- **Goal of the exercise**
Range to reproduce from the entries below: the line with "个好的方式，但其确实可能是最重要的一点。很多时", the line with "ce qui pourrait", and every line in between. Give them exactly and give nothing else.

Data below:

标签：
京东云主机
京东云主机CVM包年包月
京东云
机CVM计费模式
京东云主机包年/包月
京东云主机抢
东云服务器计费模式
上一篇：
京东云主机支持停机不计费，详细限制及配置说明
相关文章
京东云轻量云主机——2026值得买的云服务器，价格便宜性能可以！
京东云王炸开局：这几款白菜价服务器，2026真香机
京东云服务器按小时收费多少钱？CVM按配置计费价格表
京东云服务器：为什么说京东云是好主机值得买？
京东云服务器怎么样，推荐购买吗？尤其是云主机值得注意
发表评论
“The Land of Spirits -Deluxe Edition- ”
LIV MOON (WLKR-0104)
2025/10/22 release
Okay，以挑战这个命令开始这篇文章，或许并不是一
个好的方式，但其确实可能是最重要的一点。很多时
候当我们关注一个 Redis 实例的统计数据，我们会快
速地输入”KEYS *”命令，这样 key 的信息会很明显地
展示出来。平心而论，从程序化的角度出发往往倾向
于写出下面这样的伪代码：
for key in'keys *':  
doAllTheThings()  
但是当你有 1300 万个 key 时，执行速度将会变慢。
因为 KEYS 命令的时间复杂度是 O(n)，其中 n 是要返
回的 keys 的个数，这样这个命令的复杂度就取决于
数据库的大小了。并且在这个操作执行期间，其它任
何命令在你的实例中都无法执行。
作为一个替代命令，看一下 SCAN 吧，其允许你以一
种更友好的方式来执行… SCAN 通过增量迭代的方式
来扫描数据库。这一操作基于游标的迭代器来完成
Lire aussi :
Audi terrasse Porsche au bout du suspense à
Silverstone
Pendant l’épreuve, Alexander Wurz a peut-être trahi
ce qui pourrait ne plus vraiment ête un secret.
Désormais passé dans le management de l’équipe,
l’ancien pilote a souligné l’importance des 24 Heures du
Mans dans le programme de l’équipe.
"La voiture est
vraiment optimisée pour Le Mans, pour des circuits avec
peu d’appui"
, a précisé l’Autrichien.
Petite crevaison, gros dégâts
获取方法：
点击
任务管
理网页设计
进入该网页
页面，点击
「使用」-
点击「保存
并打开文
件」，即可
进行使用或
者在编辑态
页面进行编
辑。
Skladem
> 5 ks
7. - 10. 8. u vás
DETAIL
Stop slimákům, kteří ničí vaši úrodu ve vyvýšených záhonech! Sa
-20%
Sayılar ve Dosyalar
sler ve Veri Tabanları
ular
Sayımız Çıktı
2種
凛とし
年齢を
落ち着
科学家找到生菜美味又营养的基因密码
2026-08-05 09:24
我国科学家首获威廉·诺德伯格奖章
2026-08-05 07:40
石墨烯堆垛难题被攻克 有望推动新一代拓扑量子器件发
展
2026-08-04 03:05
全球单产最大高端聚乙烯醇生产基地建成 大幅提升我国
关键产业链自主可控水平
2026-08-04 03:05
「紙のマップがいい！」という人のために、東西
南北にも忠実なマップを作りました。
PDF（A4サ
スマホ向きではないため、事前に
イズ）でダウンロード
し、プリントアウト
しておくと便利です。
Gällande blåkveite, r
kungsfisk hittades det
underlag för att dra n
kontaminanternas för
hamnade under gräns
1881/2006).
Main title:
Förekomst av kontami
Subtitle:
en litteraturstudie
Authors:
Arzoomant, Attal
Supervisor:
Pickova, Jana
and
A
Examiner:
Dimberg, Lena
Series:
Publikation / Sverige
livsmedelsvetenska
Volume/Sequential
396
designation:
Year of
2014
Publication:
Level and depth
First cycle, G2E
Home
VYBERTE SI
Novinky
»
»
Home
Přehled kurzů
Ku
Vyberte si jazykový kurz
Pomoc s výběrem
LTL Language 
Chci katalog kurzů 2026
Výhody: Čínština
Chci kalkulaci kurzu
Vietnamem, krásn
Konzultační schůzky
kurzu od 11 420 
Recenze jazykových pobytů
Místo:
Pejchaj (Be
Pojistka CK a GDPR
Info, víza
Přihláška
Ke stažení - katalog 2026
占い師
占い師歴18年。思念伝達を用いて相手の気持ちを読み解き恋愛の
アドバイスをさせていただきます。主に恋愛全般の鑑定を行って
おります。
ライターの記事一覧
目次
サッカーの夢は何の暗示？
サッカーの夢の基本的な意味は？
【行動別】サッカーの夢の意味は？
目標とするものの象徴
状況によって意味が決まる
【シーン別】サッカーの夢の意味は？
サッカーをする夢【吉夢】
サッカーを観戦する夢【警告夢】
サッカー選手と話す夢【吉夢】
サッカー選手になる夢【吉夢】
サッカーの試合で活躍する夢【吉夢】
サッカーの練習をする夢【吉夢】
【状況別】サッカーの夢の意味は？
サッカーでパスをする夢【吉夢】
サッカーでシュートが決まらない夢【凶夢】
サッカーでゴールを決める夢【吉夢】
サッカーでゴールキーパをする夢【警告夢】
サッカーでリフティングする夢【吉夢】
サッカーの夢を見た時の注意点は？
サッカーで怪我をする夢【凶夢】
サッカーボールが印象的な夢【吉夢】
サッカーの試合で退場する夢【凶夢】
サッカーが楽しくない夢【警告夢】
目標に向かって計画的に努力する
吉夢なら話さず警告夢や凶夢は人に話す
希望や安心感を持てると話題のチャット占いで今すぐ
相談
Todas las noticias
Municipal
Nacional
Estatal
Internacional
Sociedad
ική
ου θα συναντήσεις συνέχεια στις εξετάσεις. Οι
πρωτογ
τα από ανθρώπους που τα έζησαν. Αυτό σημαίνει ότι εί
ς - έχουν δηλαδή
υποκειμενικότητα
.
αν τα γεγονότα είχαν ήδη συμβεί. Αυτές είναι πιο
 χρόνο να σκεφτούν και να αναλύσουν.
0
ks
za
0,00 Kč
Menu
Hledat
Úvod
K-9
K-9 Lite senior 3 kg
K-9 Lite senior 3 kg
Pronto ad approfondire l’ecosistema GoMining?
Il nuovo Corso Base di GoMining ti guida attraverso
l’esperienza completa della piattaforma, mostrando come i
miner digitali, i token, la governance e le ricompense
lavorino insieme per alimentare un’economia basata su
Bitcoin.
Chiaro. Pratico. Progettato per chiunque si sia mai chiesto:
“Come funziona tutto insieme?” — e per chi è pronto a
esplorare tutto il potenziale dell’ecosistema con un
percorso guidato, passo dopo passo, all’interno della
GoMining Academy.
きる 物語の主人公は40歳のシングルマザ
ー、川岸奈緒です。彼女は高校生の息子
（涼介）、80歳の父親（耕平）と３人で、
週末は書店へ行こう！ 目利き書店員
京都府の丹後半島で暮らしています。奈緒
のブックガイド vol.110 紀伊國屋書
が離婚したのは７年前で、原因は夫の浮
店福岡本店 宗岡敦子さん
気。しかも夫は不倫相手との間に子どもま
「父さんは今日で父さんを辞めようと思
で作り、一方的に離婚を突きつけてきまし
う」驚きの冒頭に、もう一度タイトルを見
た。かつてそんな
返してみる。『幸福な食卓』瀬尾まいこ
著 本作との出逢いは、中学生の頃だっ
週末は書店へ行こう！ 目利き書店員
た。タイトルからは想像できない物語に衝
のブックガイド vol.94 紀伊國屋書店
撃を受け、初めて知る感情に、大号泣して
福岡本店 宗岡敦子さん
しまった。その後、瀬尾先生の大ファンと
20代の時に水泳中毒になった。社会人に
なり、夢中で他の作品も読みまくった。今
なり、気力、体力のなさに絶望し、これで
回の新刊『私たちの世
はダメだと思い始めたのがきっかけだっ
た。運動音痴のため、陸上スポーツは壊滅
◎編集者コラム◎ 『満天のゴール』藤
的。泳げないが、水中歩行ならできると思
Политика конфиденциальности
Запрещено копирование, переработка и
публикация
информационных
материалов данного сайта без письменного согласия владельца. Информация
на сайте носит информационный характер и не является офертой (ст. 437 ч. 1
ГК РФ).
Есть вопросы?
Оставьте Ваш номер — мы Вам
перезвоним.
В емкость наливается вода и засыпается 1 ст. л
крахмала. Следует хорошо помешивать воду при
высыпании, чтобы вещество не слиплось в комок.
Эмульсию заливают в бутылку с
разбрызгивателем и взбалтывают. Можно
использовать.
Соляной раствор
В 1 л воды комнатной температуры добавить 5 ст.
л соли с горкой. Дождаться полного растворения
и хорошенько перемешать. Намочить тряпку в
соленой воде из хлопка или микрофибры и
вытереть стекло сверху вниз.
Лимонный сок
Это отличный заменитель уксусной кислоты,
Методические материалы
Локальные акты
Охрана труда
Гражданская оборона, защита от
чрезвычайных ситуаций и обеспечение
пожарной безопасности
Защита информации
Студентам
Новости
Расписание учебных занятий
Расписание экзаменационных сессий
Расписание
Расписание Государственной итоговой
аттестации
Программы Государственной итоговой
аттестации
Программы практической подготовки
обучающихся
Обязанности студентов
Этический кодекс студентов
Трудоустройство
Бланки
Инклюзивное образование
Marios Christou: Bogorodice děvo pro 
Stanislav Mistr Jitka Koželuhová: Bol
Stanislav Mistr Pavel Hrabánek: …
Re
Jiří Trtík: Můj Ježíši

End of Data.

- **Task solution**
个好的方式，但其确实可能是最重要的一点。很多时
候当我们关注一个 Redis 实例的统计数据，我们会快
速地输入”KEYS *”命令，这样 key 的信息会很明显地
展示出来。平心而论，从程序化的角度出发往往倾向
于写出下面这样的伪代码：
for key in'keys *':  
doAllTheThings()  
但是当你有 1300 万个 key 时，执行速度将会变慢。
因为 KEYS 命令的时间复杂度是 O(n)，其中 n 是要返
回的 keys 的个数，这样这个命令的复杂度就取决于
数据库的大小了。并且在这个操作执行期间，其它任
何命令在你的实例中都无法执行。
作为一个替代命令，看一下 SCAN 吧，其允许你以一
种更友好的方式来执行… SCAN 通过增量迭代的方式
来扫描数据库。这一操作基于游标的迭代器来完成
Lire aussi :
Audi terrasse Porsche au bout du suspense à
Silverstone
Pendant l’épreuve, Alexander Wurz a peut-être trahi
ce qui pourrait ne plus vraiment ête un secret.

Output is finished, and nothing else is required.